Compared with other schools, most of whom hire outside management firms, Harvard's endowment fared well in 1996, with its 26 percent growth rate beating the average university's of roughly 17 percent.

Compensation of managers is based in large part on the performance of each financial manager's class of endowment funds--domestic and foreign securities, emerging markets, high-yield securities, etc.--relative to an internal benchmark, known as the Policy Portfolio.

Part of the decline in salaries is linked to the endowment's disappointing performance in 1995. The endowment performed .4 percent below the benchmark; in addition, bonuses paid because of exceptionally high performance in 1994--paid gradually over several years--are tapering off, according to Meyer.

Together, these two resulted in a reversal of a six-year trend of increasing compensation.

With 1996's yield almost four points above the benchmark, compensations can be expected to rise this year. But Meyer said that HMC suffers somewhat of a political injustice because of its efforts to save money through internal management.

Campus activist are critical of HMC compensations as high as $4.7 million, particularly at an institution where the President's salary is about $250,000 and the average tenured faculty member receives about half that.

"I find it amazing that they can pay that much and then say that they don't have the money to tenure new professors, especially minorities and women," said Megan L. Peimer '97, former co-president of the Radcliffe Union of Students.
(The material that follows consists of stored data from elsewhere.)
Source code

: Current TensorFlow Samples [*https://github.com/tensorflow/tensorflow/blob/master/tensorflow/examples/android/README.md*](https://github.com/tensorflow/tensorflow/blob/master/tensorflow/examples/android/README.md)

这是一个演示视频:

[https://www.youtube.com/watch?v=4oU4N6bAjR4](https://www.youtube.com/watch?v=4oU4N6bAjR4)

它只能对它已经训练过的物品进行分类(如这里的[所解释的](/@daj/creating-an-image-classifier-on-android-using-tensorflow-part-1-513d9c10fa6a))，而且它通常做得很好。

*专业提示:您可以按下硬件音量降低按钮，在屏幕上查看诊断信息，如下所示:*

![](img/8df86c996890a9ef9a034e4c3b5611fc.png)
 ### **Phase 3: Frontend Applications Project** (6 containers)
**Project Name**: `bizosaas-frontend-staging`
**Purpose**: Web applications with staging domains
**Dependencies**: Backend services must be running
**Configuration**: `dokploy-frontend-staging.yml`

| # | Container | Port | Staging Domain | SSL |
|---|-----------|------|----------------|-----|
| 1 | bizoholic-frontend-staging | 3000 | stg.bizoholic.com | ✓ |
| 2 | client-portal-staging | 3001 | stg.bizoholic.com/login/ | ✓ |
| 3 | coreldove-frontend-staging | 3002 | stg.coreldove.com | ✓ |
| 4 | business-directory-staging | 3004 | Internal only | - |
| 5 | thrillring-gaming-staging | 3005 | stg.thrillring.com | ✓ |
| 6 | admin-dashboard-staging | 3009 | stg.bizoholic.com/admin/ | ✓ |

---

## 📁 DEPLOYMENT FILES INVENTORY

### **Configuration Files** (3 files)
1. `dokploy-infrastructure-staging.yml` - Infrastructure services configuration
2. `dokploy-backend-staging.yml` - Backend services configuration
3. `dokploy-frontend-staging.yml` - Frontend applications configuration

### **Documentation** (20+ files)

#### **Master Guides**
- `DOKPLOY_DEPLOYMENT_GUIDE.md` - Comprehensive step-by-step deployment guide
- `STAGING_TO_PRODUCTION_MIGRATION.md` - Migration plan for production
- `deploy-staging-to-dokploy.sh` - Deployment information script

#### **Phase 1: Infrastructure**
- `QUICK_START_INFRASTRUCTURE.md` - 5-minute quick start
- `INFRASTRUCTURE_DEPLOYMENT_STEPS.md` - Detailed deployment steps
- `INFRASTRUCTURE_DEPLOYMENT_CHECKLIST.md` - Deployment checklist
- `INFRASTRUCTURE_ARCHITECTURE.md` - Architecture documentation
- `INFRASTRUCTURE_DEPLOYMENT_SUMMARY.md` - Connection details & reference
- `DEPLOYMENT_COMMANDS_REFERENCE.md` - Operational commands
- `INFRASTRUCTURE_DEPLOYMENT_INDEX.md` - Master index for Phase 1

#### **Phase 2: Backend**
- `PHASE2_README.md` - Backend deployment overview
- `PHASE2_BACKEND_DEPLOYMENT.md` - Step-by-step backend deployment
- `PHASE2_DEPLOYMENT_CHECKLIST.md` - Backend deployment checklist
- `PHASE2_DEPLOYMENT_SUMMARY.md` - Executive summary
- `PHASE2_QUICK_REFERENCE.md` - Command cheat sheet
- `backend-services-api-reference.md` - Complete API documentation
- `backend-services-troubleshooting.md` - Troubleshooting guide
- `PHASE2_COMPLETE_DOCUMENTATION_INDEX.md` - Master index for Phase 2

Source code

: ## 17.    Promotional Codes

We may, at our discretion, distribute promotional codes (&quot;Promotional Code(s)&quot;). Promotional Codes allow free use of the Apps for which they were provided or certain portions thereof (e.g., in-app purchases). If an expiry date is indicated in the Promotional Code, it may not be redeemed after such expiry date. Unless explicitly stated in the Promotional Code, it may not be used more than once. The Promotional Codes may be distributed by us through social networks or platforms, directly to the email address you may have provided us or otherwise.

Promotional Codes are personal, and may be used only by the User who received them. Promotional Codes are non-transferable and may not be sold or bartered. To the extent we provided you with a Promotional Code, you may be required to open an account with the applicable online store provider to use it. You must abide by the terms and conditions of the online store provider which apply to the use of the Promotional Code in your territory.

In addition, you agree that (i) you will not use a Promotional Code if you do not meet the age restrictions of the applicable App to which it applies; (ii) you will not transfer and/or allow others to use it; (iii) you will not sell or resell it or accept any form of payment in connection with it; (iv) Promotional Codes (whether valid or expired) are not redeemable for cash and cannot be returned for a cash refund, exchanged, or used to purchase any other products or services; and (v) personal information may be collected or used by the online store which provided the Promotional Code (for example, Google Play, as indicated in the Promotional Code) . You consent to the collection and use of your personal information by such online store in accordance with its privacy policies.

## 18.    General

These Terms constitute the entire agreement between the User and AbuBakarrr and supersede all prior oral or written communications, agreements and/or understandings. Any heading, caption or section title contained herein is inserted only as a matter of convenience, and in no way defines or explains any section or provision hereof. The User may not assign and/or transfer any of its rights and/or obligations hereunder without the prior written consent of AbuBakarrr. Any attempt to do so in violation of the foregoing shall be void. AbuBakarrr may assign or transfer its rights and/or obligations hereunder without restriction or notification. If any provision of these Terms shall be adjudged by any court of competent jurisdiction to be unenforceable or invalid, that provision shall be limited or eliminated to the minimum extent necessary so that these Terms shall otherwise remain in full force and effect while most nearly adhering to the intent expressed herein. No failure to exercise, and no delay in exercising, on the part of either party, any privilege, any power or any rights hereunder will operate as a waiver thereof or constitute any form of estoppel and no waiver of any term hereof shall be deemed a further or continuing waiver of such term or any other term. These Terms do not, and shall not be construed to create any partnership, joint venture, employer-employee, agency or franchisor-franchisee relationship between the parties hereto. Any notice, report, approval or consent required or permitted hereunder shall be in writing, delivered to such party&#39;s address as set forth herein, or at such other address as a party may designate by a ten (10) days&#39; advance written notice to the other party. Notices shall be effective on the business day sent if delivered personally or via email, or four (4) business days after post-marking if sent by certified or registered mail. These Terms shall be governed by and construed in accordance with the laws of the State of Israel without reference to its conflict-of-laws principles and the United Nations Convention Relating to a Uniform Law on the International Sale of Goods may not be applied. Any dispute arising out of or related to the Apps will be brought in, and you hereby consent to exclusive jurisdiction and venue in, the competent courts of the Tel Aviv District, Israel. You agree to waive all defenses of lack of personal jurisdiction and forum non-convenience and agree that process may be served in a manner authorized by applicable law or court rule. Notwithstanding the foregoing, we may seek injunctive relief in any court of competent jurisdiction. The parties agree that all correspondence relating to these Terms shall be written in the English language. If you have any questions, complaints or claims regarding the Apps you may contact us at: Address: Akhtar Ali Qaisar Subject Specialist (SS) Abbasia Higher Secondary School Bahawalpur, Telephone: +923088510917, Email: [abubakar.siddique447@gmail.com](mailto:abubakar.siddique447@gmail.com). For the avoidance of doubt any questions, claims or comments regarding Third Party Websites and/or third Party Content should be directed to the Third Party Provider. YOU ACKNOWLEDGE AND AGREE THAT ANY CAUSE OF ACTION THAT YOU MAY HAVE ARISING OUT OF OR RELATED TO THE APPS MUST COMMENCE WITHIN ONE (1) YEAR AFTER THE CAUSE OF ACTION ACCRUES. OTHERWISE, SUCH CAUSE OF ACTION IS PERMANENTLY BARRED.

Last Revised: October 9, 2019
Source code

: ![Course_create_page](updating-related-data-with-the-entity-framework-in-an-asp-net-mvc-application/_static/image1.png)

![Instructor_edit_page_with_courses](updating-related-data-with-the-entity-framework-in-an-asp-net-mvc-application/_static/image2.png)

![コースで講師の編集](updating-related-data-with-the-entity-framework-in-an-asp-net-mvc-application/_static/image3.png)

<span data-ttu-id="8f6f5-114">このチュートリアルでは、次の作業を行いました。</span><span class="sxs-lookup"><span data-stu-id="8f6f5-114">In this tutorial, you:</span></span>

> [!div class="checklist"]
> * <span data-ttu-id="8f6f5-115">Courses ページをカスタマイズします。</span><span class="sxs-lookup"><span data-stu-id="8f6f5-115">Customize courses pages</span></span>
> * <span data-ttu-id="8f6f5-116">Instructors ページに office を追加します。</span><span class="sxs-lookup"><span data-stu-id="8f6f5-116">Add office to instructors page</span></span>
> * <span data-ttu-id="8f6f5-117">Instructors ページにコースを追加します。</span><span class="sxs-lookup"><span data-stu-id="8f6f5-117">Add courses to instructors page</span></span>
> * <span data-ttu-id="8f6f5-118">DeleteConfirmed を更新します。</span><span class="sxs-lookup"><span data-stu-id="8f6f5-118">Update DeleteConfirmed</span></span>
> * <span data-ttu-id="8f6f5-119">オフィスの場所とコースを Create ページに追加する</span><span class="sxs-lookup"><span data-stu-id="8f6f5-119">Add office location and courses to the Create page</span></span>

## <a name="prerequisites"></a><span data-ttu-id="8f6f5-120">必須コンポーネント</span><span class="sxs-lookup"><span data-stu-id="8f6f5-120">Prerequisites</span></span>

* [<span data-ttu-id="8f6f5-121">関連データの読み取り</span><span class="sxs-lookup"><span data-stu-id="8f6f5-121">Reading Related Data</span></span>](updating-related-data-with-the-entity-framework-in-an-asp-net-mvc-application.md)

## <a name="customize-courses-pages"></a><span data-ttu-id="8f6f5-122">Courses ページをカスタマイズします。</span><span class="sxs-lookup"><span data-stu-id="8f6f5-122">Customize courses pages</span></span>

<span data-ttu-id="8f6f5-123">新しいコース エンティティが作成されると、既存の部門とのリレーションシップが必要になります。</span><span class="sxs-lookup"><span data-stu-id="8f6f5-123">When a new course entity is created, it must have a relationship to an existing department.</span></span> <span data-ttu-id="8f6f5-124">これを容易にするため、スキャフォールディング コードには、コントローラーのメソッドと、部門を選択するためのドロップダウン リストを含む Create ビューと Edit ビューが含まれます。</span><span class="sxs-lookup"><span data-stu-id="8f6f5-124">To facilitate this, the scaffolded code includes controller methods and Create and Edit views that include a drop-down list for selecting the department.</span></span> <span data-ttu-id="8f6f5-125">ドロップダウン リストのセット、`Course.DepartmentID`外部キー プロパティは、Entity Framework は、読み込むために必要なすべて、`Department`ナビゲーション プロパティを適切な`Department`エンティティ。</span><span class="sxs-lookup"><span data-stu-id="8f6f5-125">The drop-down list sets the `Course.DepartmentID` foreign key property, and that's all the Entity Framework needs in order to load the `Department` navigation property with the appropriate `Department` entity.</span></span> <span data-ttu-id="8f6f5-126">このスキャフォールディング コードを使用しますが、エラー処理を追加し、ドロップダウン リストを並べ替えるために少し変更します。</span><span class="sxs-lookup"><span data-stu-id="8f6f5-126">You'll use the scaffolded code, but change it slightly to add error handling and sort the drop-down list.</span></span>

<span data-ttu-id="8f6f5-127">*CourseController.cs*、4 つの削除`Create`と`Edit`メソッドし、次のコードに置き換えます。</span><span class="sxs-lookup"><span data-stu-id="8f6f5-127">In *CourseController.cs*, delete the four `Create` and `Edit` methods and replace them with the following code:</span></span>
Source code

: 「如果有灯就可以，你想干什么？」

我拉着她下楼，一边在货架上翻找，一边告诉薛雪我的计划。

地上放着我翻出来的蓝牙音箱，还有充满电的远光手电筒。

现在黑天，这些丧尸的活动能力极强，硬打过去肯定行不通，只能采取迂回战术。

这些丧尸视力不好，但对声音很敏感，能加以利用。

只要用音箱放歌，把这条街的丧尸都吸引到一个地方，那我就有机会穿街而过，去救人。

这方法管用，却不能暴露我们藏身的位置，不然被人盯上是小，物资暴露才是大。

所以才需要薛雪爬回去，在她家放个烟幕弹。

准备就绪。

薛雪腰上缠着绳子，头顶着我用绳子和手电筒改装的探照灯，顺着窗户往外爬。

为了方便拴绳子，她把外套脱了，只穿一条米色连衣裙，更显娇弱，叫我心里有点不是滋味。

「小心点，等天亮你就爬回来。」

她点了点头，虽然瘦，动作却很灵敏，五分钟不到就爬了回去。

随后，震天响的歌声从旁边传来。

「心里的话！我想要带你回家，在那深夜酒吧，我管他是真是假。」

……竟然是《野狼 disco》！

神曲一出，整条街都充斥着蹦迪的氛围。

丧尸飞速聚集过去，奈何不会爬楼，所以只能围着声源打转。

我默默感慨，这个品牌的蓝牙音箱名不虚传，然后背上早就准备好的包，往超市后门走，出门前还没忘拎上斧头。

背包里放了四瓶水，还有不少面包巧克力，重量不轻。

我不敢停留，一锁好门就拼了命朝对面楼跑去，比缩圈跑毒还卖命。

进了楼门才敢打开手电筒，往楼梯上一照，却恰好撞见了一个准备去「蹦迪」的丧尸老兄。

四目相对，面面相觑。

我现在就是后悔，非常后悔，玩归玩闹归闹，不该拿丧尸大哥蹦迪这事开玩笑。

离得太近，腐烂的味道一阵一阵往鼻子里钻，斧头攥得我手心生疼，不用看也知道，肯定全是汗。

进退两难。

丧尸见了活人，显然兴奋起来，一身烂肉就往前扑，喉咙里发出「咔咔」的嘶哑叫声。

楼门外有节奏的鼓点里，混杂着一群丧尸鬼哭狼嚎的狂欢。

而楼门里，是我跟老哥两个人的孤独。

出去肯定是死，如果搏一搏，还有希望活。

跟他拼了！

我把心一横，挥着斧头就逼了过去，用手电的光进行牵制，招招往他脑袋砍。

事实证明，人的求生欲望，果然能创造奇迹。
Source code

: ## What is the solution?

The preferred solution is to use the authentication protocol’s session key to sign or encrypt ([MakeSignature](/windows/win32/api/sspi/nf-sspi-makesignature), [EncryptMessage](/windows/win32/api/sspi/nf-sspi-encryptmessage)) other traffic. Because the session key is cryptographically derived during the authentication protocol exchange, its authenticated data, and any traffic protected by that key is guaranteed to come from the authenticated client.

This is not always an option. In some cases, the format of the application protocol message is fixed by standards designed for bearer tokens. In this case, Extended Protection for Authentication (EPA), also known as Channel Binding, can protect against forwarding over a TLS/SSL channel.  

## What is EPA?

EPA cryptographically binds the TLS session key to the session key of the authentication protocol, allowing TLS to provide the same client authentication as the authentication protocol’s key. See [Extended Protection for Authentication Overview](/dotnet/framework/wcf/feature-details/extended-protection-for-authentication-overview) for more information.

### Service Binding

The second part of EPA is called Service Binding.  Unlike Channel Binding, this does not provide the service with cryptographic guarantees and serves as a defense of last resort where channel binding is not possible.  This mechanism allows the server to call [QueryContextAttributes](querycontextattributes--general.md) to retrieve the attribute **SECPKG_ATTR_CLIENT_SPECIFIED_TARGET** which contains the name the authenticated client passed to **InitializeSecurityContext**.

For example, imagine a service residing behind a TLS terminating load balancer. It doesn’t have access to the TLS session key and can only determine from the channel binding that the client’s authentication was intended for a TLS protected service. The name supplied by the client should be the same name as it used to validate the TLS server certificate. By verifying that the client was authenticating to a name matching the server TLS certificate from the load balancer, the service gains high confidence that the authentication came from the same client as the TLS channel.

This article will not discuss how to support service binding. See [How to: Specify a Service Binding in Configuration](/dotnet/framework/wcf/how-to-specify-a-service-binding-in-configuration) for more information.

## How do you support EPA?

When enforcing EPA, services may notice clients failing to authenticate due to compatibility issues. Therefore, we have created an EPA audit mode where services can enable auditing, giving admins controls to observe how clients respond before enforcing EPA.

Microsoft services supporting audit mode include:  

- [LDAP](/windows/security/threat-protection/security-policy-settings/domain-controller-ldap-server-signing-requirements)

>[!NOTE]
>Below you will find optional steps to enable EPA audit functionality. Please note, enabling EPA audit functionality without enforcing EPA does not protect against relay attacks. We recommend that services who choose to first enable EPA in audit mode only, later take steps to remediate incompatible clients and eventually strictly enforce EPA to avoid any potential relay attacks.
"It substantiates my view that Harvard sees itself as an organization that grows for the sake of growth," she added.

Campus activists also point to the benefits scuffles between the administration and the Harvard Union of Clerical and Technical Workers as well as the recent hiring of UNICCO, an outside custodial contractor, as examples of the University's priorities.

"It's that and the failure to treat investment as a political and moral issue...that's really upsetting," said Jedediah S. Purdy '97.